NC House Members May Consider Lowering Local Business Tax, Classifying E-Cigs As Non Tobacco
Some North Carolina lawmakers want to limit a tax cities can charge local businesses.
State lawmakers have been trying to resolve this for more than 10 years: A tax that businesses have to pay cities to set up shop there.
On Thursday, a committee sent a bill to the House of Representatives limiting the tax to $100.
But some cities say that cuts an important source of revenue. Charlotte, for instance, would lose more than $8 million.
On the other hand, businesses such as grocery stores say the tax targets them unfairly and is unpredictable from one city to the next.
Lawmakers have studied for years the jumble of local taxes, which hurts economic development within some cities, said Rep. Julia Howard, R-Davie, the finance committee's senior chairwoman. It's time to fix the problem, she said.
"If you just want to keep kicking the can on down the road, we can do that — that's the easiest thing to do," Howard said.
This bill examines at least 10 more taxes. It classifies e-cigarettes as non-tobacco products and taxes them at five cents per milliliter, as opposed to 45-cents per pack of regular cigarettes.
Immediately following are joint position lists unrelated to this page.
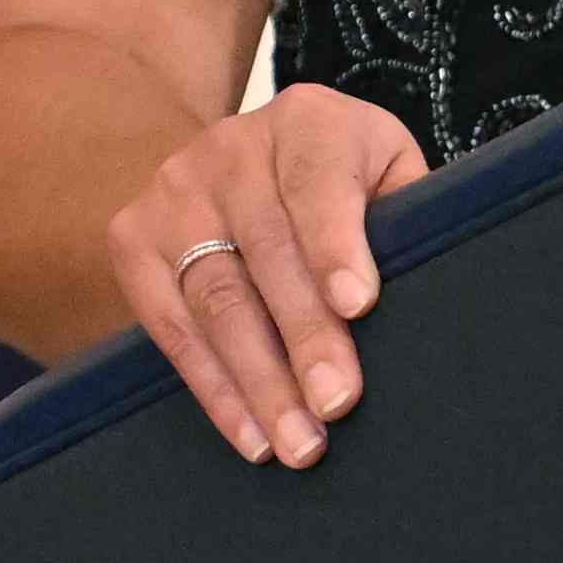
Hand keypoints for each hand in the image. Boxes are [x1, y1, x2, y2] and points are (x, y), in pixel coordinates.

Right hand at [111, 82, 423, 465]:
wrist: (249, 154)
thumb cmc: (345, 182)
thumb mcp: (386, 176)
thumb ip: (408, 220)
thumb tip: (429, 303)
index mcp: (307, 120)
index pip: (318, 183)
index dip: (336, 245)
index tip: (357, 305)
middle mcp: (230, 148)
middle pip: (268, 252)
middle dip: (305, 336)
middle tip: (337, 404)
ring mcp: (173, 192)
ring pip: (216, 298)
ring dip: (259, 379)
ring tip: (298, 441)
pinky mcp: (133, 238)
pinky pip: (171, 326)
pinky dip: (214, 388)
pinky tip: (250, 432)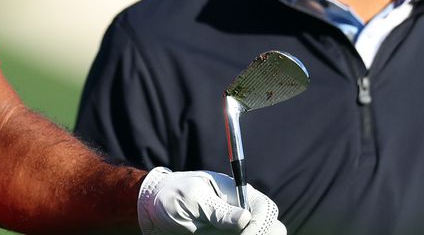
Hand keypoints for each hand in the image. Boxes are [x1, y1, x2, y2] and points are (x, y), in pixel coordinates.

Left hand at [137, 167, 284, 233]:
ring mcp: (235, 228)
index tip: (244, 234)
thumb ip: (217, 209)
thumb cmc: (171, 195)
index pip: (265, 209)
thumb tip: (245, 218)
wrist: (152, 210)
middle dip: (260, 234)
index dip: (260, 224)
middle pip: (271, 227)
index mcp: (236, 193)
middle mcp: (240, 211)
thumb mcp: (192, 198)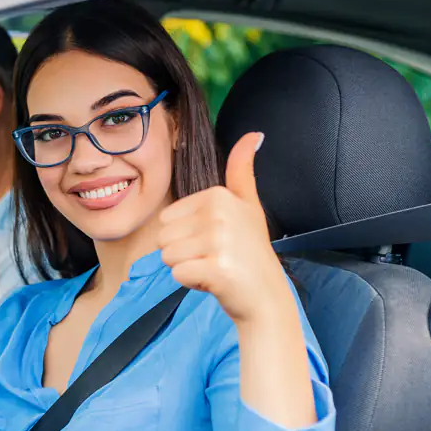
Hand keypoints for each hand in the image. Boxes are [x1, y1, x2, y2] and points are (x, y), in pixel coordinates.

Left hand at [157, 132, 290, 324]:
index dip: (186, 235)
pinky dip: (191, 282)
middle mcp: (219, 214)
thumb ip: (242, 170)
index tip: (216, 240)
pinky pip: (177, 274)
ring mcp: (219, 241)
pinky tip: (215, 281)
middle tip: (215, 256)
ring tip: (215, 267)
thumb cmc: (250, 252)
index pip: (167, 218)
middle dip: (184, 252)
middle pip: (163, 237)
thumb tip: (254, 134)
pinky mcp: (216, 269)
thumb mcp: (248, 205)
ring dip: (186, 267)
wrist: (267, 296)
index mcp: (219, 195)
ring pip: (167, 256)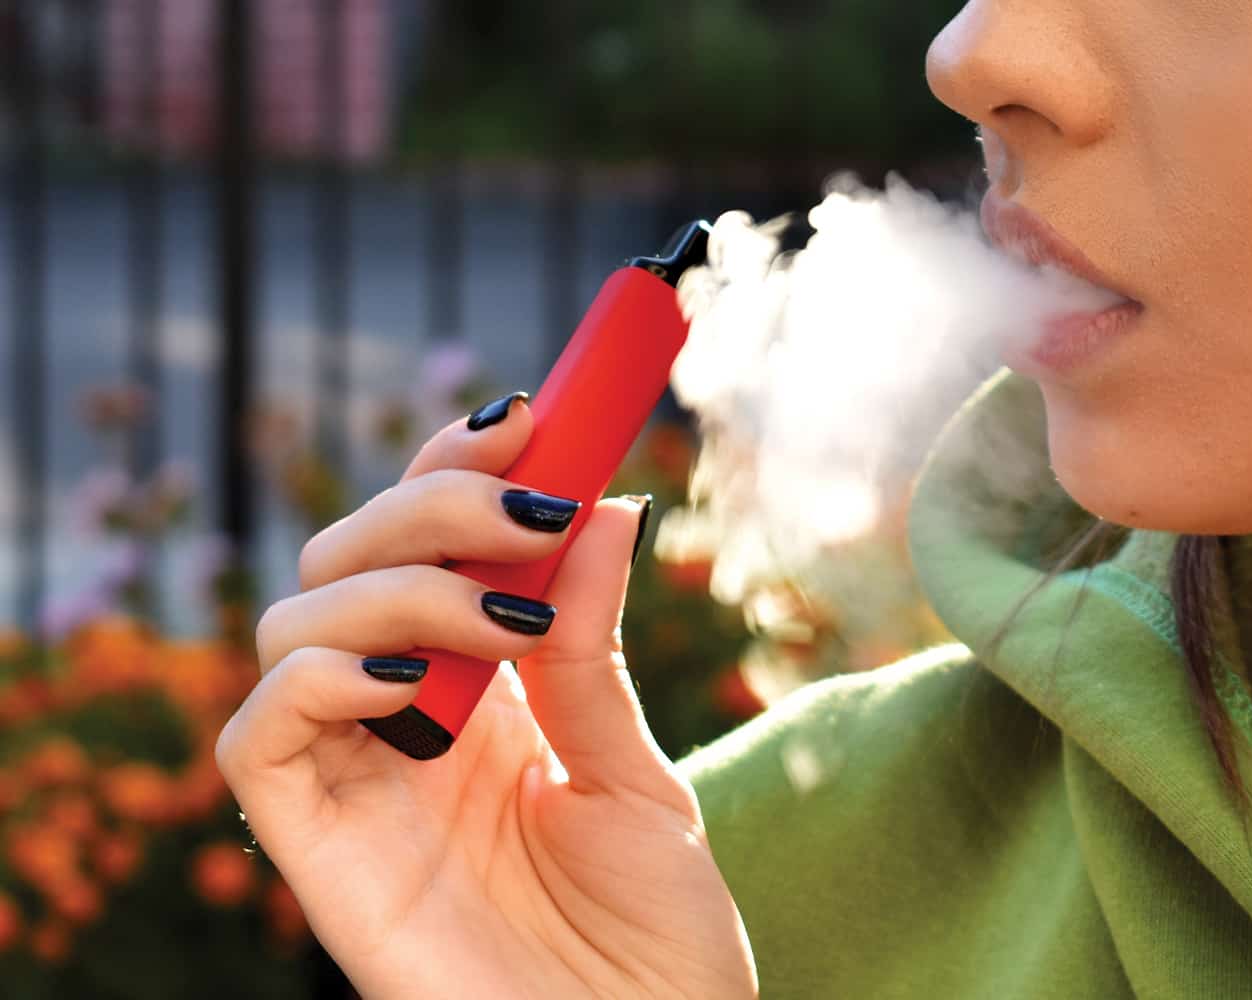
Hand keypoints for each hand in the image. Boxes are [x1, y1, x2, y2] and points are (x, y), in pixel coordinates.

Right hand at [216, 396, 757, 998]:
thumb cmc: (654, 941)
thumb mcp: (632, 769)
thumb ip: (591, 647)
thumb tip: (603, 503)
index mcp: (479, 695)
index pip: (427, 544)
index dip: (458, 469)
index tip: (535, 413)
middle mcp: (404, 724)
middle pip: (347, 557)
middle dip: (435, 503)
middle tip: (535, 503)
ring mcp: (355, 782)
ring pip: (293, 621)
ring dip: (400, 579)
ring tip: (511, 614)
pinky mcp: (317, 851)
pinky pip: (260, 737)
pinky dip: (323, 674)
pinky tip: (419, 676)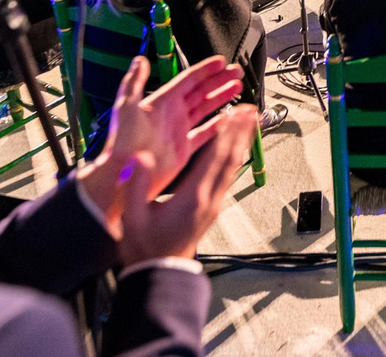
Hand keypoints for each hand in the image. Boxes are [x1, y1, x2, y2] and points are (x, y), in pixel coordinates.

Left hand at [78, 54, 243, 229]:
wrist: (123, 173)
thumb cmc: (122, 141)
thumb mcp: (126, 107)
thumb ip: (134, 82)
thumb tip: (140, 60)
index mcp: (162, 101)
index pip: (188, 80)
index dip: (205, 70)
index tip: (221, 62)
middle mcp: (173, 113)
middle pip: (201, 91)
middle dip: (219, 81)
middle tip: (236, 72)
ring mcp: (180, 130)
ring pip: (205, 109)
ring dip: (221, 98)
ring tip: (237, 88)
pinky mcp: (184, 149)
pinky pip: (205, 133)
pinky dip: (218, 125)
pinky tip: (230, 118)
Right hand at [117, 105, 257, 262]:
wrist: (159, 274)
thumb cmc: (147, 250)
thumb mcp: (134, 218)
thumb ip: (136, 187)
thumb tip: (140, 159)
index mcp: (192, 198)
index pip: (214, 159)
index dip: (226, 135)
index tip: (235, 115)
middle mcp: (208, 200)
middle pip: (230, 160)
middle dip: (242, 133)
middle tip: (251, 112)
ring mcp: (212, 205)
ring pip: (232, 168)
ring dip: (241, 144)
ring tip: (249, 126)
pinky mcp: (211, 209)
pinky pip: (227, 177)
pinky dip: (233, 159)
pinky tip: (234, 152)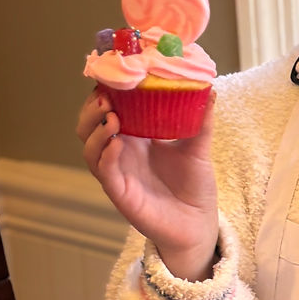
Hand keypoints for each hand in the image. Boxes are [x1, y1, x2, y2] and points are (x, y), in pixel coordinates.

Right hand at [76, 89, 219, 279]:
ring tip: (111, 116)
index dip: (105, 93)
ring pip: (90, 148)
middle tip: (105, 96)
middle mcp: (121, 152)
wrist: (198, 223)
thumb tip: (209, 88)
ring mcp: (118, 172)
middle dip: (91, 109)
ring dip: (95, 130)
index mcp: (136, 137)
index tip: (113, 76)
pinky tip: (118, 142)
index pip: (108, 109)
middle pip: (89, 126)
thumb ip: (201, 120)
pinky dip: (107, 155)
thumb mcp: (198, 148)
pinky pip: (105, 172)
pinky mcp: (120, 193)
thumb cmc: (194, 185)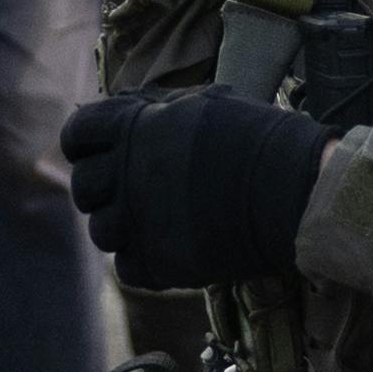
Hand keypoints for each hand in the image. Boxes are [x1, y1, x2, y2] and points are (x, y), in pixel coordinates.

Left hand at [61, 87, 334, 288]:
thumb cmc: (258, 138)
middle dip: (100, 189)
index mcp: (134, 128)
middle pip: (84, 187)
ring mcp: (141, 220)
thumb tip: (129, 105)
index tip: (97, 151)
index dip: (84, 142)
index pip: (77, 133)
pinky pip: (127, 268)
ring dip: (121, 227)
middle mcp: (127, 173)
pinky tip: (167, 245)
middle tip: (130, 190)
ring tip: (152, 220)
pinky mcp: (160, 261)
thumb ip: (158, 108)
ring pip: (101, 232)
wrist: (295, 190)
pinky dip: (142, 261)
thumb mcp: (205, 103)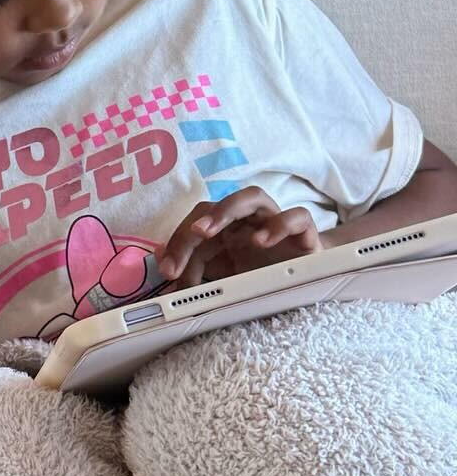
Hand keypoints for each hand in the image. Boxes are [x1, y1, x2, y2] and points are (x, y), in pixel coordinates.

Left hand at [159, 188, 320, 286]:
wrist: (310, 278)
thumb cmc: (265, 274)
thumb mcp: (227, 277)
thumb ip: (199, 272)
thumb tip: (166, 271)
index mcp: (227, 228)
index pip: (196, 224)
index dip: (178, 244)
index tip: (168, 270)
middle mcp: (248, 219)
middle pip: (217, 205)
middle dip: (196, 223)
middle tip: (185, 240)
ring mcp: (274, 221)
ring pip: (252, 196)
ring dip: (227, 210)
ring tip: (207, 231)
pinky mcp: (305, 232)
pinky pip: (296, 216)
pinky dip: (279, 224)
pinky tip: (261, 241)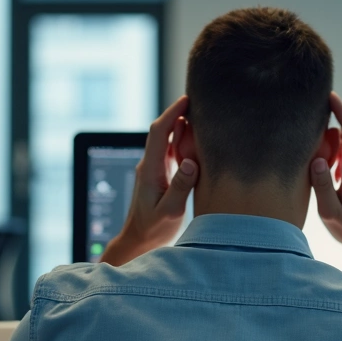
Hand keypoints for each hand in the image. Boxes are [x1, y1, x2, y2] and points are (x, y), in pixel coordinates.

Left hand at [100, 96, 198, 266]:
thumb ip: (180, 187)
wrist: (138, 241)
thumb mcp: (170, 212)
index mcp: (150, 169)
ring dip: (183, 125)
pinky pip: (172, 151)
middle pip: (163, 130)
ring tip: (203, 114)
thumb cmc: (153, 230)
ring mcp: (155, 168)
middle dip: (179, 113)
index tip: (187, 99)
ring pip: (169, 139)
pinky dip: (184, 140)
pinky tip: (198, 137)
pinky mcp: (161, 174)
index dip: (173, 113)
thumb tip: (191, 162)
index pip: (160, 132)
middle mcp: (150, 164)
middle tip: (201, 100)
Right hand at [310, 92, 341, 290]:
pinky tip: (326, 175)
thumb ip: (323, 186)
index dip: (341, 110)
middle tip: (308, 140)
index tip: (329, 95)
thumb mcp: (331, 213)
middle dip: (328, 131)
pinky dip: (336, 158)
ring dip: (331, 148)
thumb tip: (317, 159)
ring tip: (314, 163)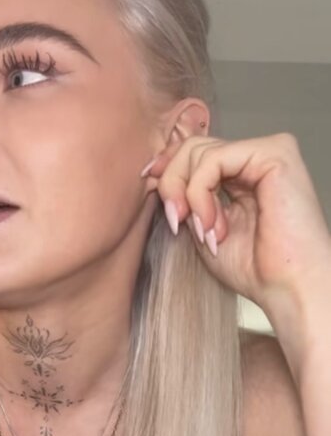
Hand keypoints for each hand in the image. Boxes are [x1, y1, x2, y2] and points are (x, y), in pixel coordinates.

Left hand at [142, 133, 330, 320]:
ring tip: (206, 232)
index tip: (147, 183)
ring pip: (198, 151)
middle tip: (177, 222)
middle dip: (173, 184)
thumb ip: (185, 197)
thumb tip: (155, 170)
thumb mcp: (202, 227)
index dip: (166, 167)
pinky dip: (201, 193)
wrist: (288, 288)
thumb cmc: (255, 268)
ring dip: (190, 196)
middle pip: (191, 147)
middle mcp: (255, 157)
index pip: (194, 152)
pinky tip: (213, 224)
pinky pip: (213, 160)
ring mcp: (266, 151)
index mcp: (241, 173)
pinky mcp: (274, 153)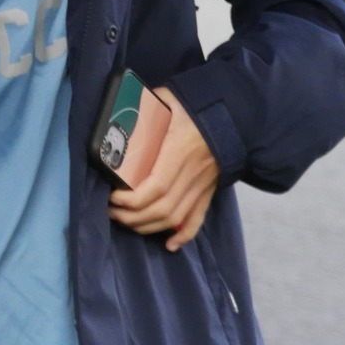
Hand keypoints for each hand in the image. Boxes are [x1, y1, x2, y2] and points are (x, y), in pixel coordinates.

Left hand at [108, 87, 219, 251]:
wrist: (233, 112)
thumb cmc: (195, 104)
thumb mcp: (167, 99)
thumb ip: (143, 106)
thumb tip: (117, 111)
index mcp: (181, 148)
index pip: (158, 185)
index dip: (133, 199)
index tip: (113, 197)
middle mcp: (194, 171)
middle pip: (164, 208)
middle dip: (133, 217)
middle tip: (111, 211)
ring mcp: (204, 184)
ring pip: (177, 217)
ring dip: (149, 227)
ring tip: (125, 221)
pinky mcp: (209, 189)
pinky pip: (198, 218)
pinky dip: (184, 235)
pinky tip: (170, 245)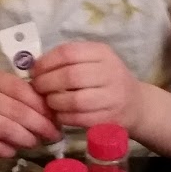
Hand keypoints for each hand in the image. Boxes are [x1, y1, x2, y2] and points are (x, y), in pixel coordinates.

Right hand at [0, 68, 59, 158]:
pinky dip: (7, 150)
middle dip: (40, 124)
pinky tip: (13, 151)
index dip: (43, 105)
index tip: (57, 116)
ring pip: (8, 127)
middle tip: (54, 135)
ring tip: (35, 143)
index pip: (22, 89)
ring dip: (26, 138)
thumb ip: (15, 98)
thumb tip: (51, 113)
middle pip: (18, 110)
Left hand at [29, 41, 145, 131]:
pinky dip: (63, 117)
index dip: (46, 62)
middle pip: (70, 76)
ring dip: (54, 101)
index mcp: (103, 53)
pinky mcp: (110, 118)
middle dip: (47, 83)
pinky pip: (79, 118)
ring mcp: (112, 97)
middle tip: (37, 88)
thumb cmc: (106, 80)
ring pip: (75, 100)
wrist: (136, 104)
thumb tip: (34, 66)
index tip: (34, 70)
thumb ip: (68, 60)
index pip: (68, 52)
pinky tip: (58, 114)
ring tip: (48, 101)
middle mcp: (111, 72)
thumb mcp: (94, 61)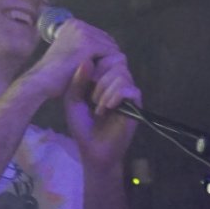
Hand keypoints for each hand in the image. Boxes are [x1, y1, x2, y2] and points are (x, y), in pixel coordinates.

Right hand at [16, 16, 116, 103]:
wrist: (41, 81)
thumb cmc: (55, 74)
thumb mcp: (69, 53)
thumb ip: (84, 48)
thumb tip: (108, 50)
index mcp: (73, 24)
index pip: (101, 37)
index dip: (103, 54)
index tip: (100, 69)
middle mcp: (78, 24)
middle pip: (108, 41)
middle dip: (108, 58)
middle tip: (104, 75)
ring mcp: (83, 33)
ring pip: (112, 49)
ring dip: (109, 64)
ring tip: (102, 79)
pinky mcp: (88, 45)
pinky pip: (111, 56)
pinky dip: (109, 69)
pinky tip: (102, 80)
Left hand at [61, 34, 141, 170]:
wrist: (93, 150)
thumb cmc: (82, 126)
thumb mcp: (73, 100)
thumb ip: (77, 81)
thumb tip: (87, 60)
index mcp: (104, 79)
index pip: (106, 58)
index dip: (96, 65)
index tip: (84, 83)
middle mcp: (119, 83)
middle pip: (116, 62)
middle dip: (100, 77)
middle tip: (91, 97)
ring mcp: (129, 93)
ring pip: (122, 74)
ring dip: (106, 88)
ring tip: (98, 106)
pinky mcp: (136, 104)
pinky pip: (130, 88)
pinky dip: (115, 96)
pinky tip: (106, 108)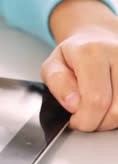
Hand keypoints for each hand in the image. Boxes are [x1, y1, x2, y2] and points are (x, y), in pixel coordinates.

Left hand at [43, 0, 117, 131]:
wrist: (97, 40)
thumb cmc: (73, 56)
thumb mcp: (53, 66)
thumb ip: (58, 84)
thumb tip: (73, 104)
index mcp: (91, 52)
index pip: (95, 99)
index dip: (85, 119)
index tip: (76, 120)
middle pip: (116, 111)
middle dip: (98, 123)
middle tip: (85, 116)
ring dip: (111, 121)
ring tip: (98, 111)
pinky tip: (110, 106)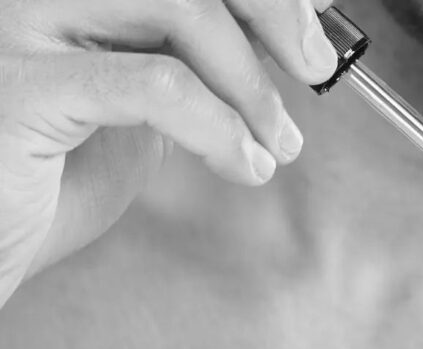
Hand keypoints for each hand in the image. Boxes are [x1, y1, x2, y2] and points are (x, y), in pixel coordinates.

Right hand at [0, 0, 337, 305]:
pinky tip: (242, 165)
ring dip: (250, 83)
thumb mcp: (142, 106)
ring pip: (182, 6)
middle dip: (274, 13)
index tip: (314, 23)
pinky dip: (221, 128)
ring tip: (275, 142)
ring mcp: (19, 21)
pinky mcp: (20, 83)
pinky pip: (157, 85)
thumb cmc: (48, 180)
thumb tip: (278, 34)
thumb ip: (196, 62)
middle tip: (315, 68)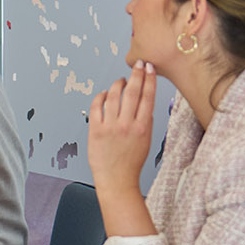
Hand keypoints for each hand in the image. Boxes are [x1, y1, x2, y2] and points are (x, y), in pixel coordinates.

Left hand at [87, 62, 157, 193]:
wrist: (117, 179)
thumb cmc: (131, 162)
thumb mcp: (146, 140)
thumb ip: (145, 121)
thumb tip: (143, 103)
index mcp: (143, 127)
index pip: (148, 96)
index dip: (149, 79)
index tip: (150, 68)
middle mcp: (127, 125)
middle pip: (133, 92)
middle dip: (137, 74)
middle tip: (139, 64)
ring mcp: (110, 127)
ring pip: (114, 96)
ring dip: (118, 84)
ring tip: (121, 80)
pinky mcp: (95, 130)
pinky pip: (96, 107)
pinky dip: (101, 96)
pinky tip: (105, 93)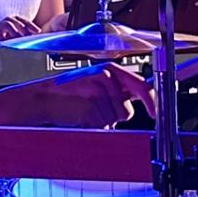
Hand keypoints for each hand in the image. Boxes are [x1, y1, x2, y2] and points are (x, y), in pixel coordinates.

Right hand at [0, 16, 39, 41]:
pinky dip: (5, 36)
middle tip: (30, 35)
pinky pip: (0, 33)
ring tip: (20, 37)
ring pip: (9, 24)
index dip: (32, 26)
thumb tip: (36, 39)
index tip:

Manufacturers say e-cigarettes are a tobacco derivative, but not tobacco. The Food and Drug Administration has not classified this new industry.
"My concern is, is this a move from the industry to get in before they’re regulated and get in at 5 cents? And also, having this particular product, is it a derivative of tobacco?" asked Rep. Becky Carney, D-Mecklenberg County, after the bill was approved. "We need to have that information provided for us."
The bill may be up for vote on Tuesday.